After all, the milk should be analyzed by the National Reference Laboratory, but it is not. Additionally, cattle breeders, geneticists and dairy companies are forcing cows to give as much milk as possible, that they are pushing cows’ biological boundaries and jeopardizing their health.
This is what Professor Denis Kucevic from the Novi Sad Faculty of Agriculture says, commenting on the current situation in the Serbian dairy industry. On average, the Holstein Friesian breed of cows gives around 6,500 litres of milk annually, while Simmental cows give around 5,800 litres. The same breed of cows, that are not bred by dairy companies, usually give around 2,000 litres of milk less annually.
Professor Kucevic adds is that Serbia desperately needs an independent national laboratory that would test milk produced in our country.
“Currently, only dairy companies control the quality of milk, i.e. they analyze only the things that affect the price of milk like the percentage of milk fat, proteins, somatic cells and micro-organisms. Dairies also analyze the level of antibiotics in milk, but not hormones or aflatoxins”, Kucevic explains.
For instance, if a cow is injected with growth hormone, it can give up to 20% more milk.

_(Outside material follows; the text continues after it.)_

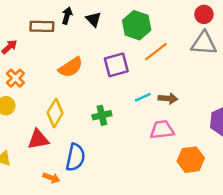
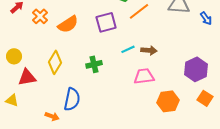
orange cross: (15, 78) -> (40, 16), moved
red triangle: (38, 139) -> (27, 77), moved

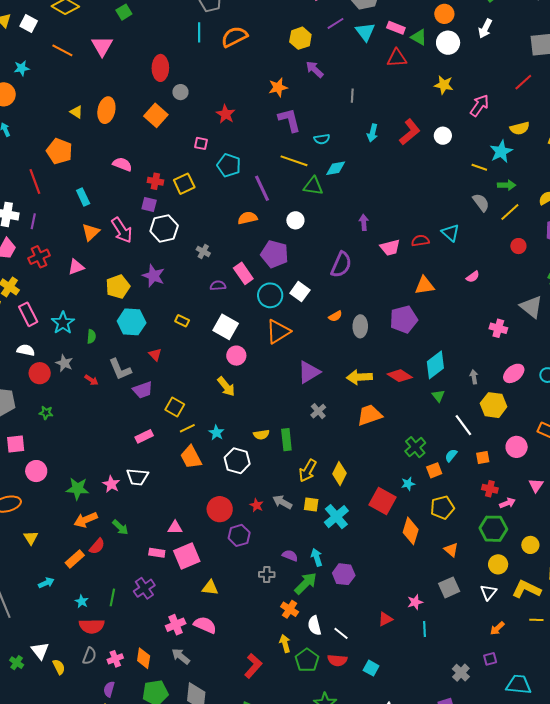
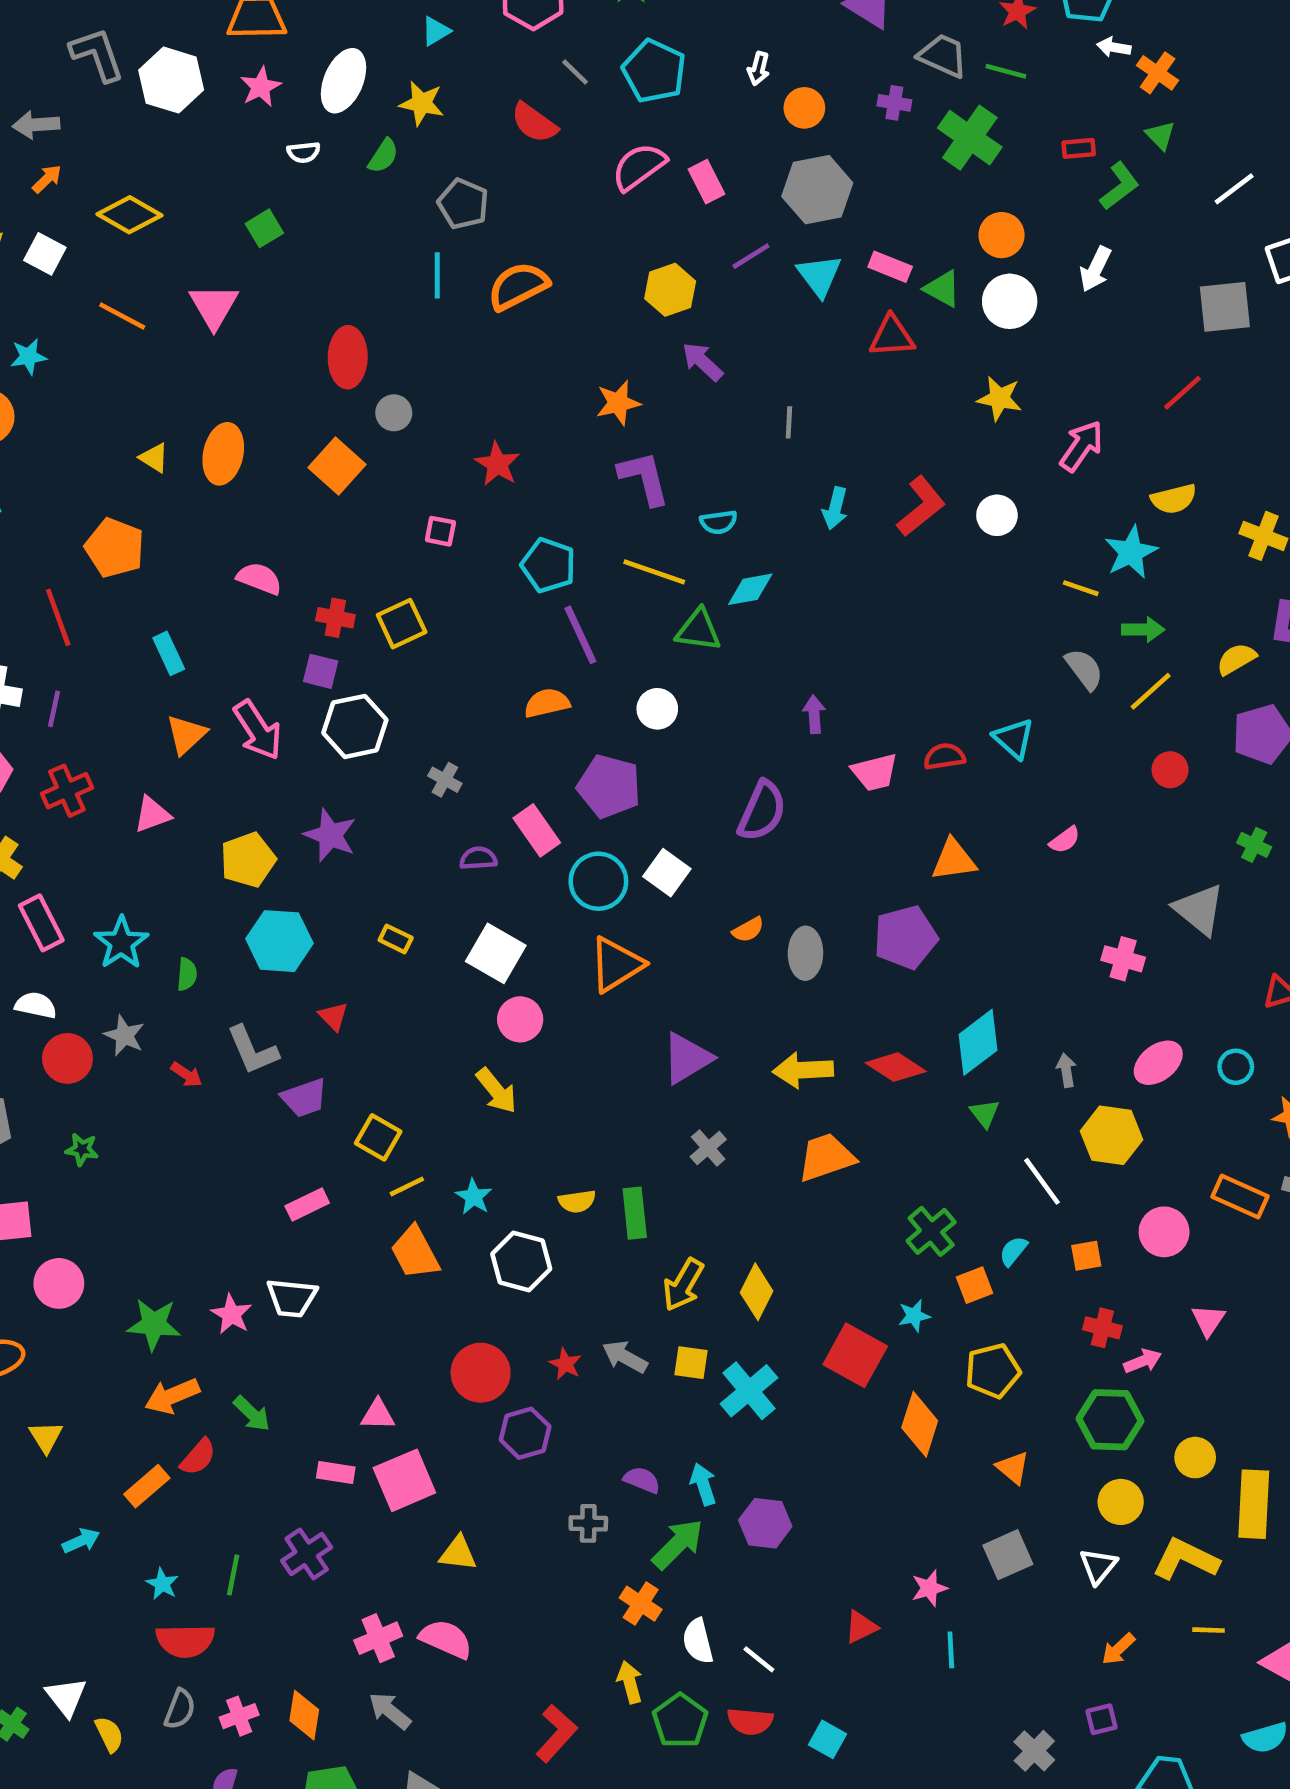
cyan pentagon: (229, 165) -> (548, 565), moved

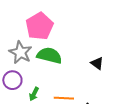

“Nowadays, cows are being pushed to give more milk than ever before, and the situation is same everywhere in the world. In Serbia, 20% of cows are bred by dairy companies, while the rest are bred on dairy farms. Compared to the EU, where cows give between 7,500 and 8,000 litres annually, our country has some catching up to do”, the professor says.
“Cows are having an increasingly hard time being forced to give at least 50 litres of milk a day. In order for a cow to express a litre of milk, up to 700 litres of blood needs to circulate through its udders. This is a huge burden for their bodies and metabolism. Back in the day, cows used to give between 12 and 15 litres of milk a day” – Professor Kucevic says.